In the aider shell, there are many commands that are available with the / command. Some of the available commands are shown here:

/ (slash) commands available in the Aider shell

The hello.py source file contains a very simple FastAPI hello-world API example. I want Aider to update it so that it runs as a stand-alone script that uses Uvicorn to run the API.

It will make the requested changes, and show you what it changed in diff format (added lines of code in green):

Example of Aider editing a local source file as requested

Aider will automatically commit the changed files with Git, giving them a descriptive commit message:

Aider making git commits of all the changes it makes to your source files

Since it’s using Git to version the changes it’s making, you can easily revert a change if you don’t like it.
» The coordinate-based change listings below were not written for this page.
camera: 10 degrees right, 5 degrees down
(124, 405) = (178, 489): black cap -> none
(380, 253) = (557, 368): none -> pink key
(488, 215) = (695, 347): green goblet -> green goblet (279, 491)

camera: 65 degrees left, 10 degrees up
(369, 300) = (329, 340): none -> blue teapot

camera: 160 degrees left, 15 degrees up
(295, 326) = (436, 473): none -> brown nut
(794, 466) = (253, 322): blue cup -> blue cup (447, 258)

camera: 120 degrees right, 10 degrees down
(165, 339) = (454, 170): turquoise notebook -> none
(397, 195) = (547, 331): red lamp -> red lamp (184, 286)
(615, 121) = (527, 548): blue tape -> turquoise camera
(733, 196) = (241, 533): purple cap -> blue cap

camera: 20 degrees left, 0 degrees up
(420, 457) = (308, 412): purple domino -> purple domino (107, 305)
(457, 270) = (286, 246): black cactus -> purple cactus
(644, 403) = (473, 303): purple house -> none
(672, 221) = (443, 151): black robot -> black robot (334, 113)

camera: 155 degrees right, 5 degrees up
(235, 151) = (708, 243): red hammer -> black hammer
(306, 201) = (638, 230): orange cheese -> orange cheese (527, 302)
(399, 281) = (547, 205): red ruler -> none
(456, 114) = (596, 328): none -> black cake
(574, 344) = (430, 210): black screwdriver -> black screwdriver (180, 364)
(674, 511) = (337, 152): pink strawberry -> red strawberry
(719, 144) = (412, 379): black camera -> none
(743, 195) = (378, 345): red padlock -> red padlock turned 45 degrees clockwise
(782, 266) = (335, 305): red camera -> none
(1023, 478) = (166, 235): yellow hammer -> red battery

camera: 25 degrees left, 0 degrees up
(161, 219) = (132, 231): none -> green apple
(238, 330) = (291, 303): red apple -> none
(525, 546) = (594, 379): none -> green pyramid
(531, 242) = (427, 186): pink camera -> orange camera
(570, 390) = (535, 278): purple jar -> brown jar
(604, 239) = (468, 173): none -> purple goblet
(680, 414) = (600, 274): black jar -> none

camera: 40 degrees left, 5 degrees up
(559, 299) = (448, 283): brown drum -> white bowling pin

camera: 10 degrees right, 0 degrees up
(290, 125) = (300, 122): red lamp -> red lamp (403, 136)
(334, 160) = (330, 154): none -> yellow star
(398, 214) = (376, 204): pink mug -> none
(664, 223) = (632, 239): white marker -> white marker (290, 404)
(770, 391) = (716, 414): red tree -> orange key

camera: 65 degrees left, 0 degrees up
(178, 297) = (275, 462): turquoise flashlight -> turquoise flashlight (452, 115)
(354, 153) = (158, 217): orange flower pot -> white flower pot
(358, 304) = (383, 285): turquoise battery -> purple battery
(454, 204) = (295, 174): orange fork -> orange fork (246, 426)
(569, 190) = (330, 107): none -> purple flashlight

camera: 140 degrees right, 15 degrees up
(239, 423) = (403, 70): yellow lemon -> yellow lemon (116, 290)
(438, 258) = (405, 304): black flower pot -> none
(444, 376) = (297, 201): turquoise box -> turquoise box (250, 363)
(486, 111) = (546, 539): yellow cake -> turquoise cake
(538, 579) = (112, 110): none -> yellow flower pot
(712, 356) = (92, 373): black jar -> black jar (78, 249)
Now that we have our updated hello.py API, let’s run it to see if it works:

Running the simple API that Aider helped us create

It works!

This was just a very basic example, Aider can read in all the code in your project and do a lot more, but you’ll need a larger LLM and (and potentially a system with more GPU horsepower/VRAM) to make this perform well with more complex projects.

Conclusion

In this article, we moved quickly, providing just enough information to get things running before advancing to the next topic. To make the most of what you’ve learned, you’ll need to explore Ollama, Open WebUI, and Aider in greater depth. Additionally, consider experimenting with with other Ollama/OpenAI compatible clients and utilities periodically, as this space is evolving rapidly.

This may not have been a true “Zero-to-Hero” tutorial, but if you followed along and successfully implemented the examples on your own system, you now have a much deeper understanding of this topic than most people who rely solely on a free ChatGPT account, and have your own private Generative AI environment to use.